_WHAT TO DO_: Once you find the line with "ഹിന്ദുത്വ അധികാരം: നിലംപരിശാവുന്ന ജനം" in the entries below, print it and each line after it up to and including the line with "ouvrant sur des jardins à la française, ce", exactly, without pictures.

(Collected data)
▶

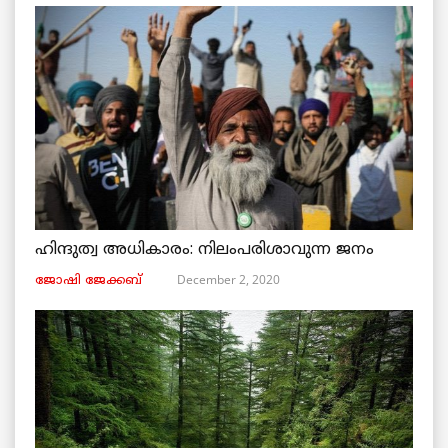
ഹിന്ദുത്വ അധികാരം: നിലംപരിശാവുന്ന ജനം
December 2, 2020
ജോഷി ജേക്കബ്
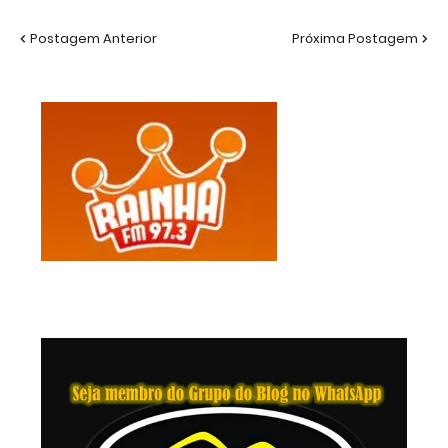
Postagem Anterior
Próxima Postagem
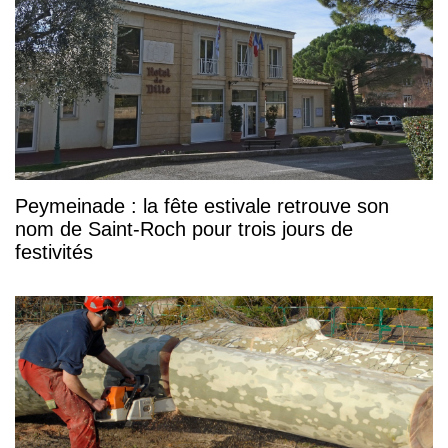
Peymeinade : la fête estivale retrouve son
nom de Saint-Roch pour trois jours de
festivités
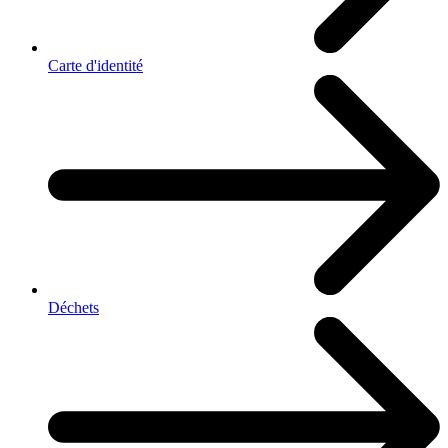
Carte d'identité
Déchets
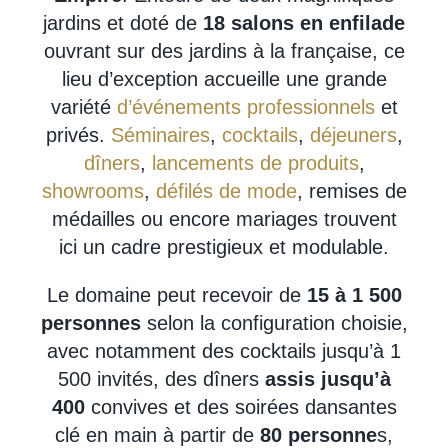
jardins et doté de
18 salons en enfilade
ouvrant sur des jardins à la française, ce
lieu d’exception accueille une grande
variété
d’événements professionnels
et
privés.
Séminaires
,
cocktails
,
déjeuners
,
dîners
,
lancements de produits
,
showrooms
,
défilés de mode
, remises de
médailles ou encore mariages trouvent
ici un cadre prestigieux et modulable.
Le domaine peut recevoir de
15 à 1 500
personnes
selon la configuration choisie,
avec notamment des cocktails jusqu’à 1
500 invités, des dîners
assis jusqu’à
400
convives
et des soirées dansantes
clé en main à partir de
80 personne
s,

◀
▶

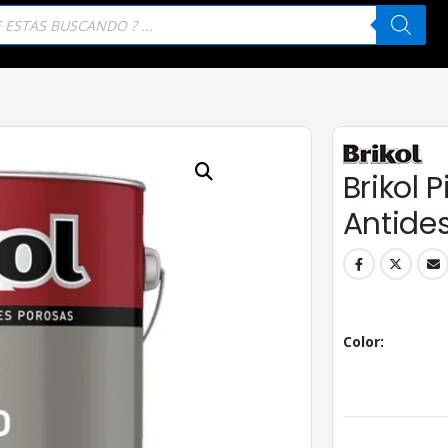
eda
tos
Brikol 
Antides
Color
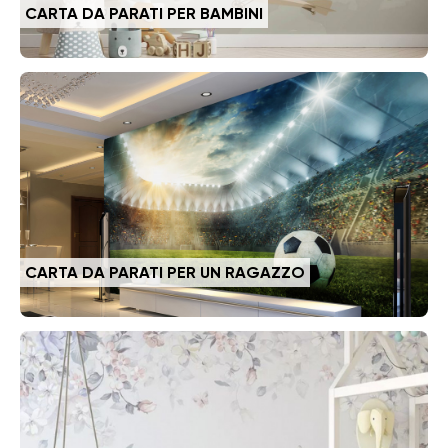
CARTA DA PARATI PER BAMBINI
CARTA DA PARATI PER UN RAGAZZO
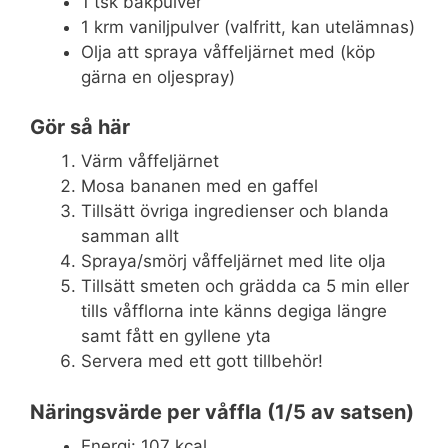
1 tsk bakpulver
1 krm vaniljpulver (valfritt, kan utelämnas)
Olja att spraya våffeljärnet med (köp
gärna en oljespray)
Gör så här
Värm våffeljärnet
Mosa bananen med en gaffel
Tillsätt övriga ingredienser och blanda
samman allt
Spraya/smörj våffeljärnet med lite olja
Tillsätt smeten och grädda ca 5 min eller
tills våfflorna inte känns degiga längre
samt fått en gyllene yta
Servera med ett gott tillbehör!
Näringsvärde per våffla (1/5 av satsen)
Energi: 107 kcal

◀
▶

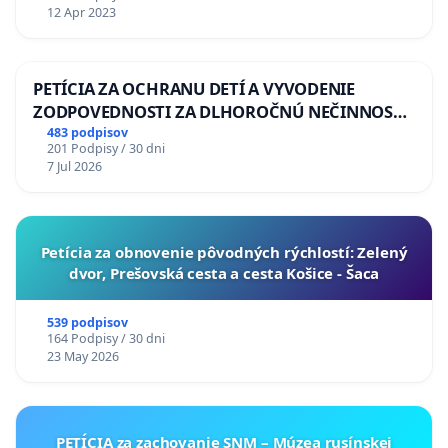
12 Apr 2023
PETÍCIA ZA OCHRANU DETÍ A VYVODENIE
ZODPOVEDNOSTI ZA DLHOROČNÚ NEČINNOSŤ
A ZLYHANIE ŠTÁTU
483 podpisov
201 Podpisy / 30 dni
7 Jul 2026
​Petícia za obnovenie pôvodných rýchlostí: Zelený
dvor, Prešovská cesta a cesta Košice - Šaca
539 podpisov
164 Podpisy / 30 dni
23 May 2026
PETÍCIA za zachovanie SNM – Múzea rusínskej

◀

_OUTPUT OF THE TASK_:
ഹിന്ദുത്വ അധികാരം: നിലംപരിശാവുന്ന ജനം
December 2, 2020
ജോഷി ജേക്കബ്
Postagem Anterior
Próxima Postagem
Peymeinade : la fête estivale retrouve son
nom de Saint-Roch pour trois jours de
festivités
Carte d'identité
Déchets
jardins et doté de
18 salons en enfilade
ouvrant sur des jardins à la française, ce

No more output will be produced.